I think your sentence takes on the first meaning - in which case, the learner oneself makes it difficult for him/her to learn English. It can also have the second meaning, depending on one's intepretation. Then it would mean something to the effect I and Ewie suggested. 

I'll stick to my guns - if I were to say that it was difficult for me to learn English owing to lack of materials, I would use some other expression. If only to avoid ambiguity.


----------



## majlo

Post it in the English Only forum, Jarek. You'll find out whether it sounds natural or not to thw WR native speakers crew.


----------



## LilianaB

I agree with Dreamlike that none of the expressions mentioned is perfect in this context. He might have been referring to your original expression, only, but I really think none of them is perfect.


----------



## dreamlike

What does "thw" stand for, majlo? *I had been learning English the hard way *doesn't have the meaning of *It proved difficult for me to learn English because I didn't have access to proper materials -* it's pretty apparent after the lecture of dictionary entries and sample sentences. That being said, it might be worthwhile to post in the English section and ask natives what do they make of that.


----------



## majlo

dreamlike said:


> What does "thw" stand for, majlo?



The hot wife.


----------



## Ben Jamin

majlo said:


> _Michał studiuje na prywatnej uczelni, gdzie czesne wynosi 3000 złotych miesięcznie. To iście kosztowna nauka.
> 
> Jw.
> 
> - Witam. Ile kosztuje u pana godzina korepetycji?
> - 70 zł.
> - Ojej, ale drogo!
> - No cóż, za lekcje się płaci.
> _
> Either you've jumped the gun with your replies or I don't understand the epxression "to learn the hard way" correctly. Or, the last option, you don't understand it.



There is also another option, you do not understand that “zapłacić drogo” has also a figurative meaning. If a big strong guy whose girlfriend went with you says “drogo mi za to zapłacisz”, do not expect that he means an amount of money.


----------



## dreamlike

majlo said:


> The hot wife.



Do they like being referred to as "the hot wives" or you were joshing me?


----------



## LilianaB

Where did you get the thw Dreamlike from. There is nothing wrong with the word hot, at least in AE.


----------



## majlo

Ben Jamin said:


> There is also another option, you do not understand that “zapłacić drogo” has also a figurative meaning. If a big strong guy whose girlfriend went with you says “drogo mi za to zapłacisz”, do not expect that he means an amount of money.



Agreed. But I don't think it works in this context.


----------



## dreamlike

There's an element of sexual innuendo in the expression "The Hot Wives" - you can see it at a glance, it leapt out at me when I read it... it's something I would expect to see on some porn page, I guess. 

"Drogo za coś zapłacić" is not the closest translation of "learn the hard way", which in most cases translates as "Przekonać się o czymś na własnej skórze". I would even go so far as to say it's inapplicable in the translation of this phrase. It becomes clear after reading sample sentences.

## Collected data
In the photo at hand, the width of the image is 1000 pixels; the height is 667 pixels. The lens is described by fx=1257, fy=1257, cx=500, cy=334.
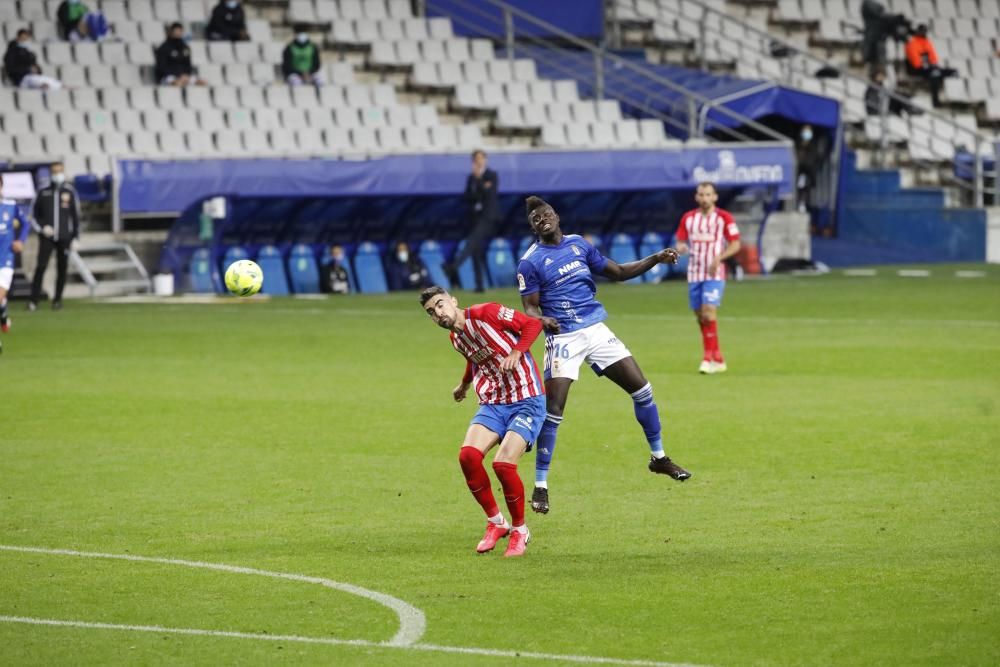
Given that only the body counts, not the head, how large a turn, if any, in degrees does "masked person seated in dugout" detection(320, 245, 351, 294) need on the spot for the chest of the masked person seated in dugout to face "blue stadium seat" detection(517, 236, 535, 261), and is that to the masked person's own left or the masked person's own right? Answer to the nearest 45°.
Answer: approximately 135° to the masked person's own left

## Exercises
1 - Swap "ambiguity" for "confusion" in the forum thread and write out the part that begins at the words "I'll stick to" and ends after "native speakers crew.".
2 - In the forum thread, what Polish phrase does dreamlike say "learn the hard way" usually translates as?

## Task-by-task results
1 -
I'll stick to my guns - if I were to say that it was difficult for me to learn English owing to lack of materials, I would use some other expression. If only to avoid confusion.


----------



## majlo

Post it in the English Only forum, Jarek. You'll find out whether it sounds natural or not to thw WR native speakers crew.

2 - "Przekonać się o czymś na własnej skórze"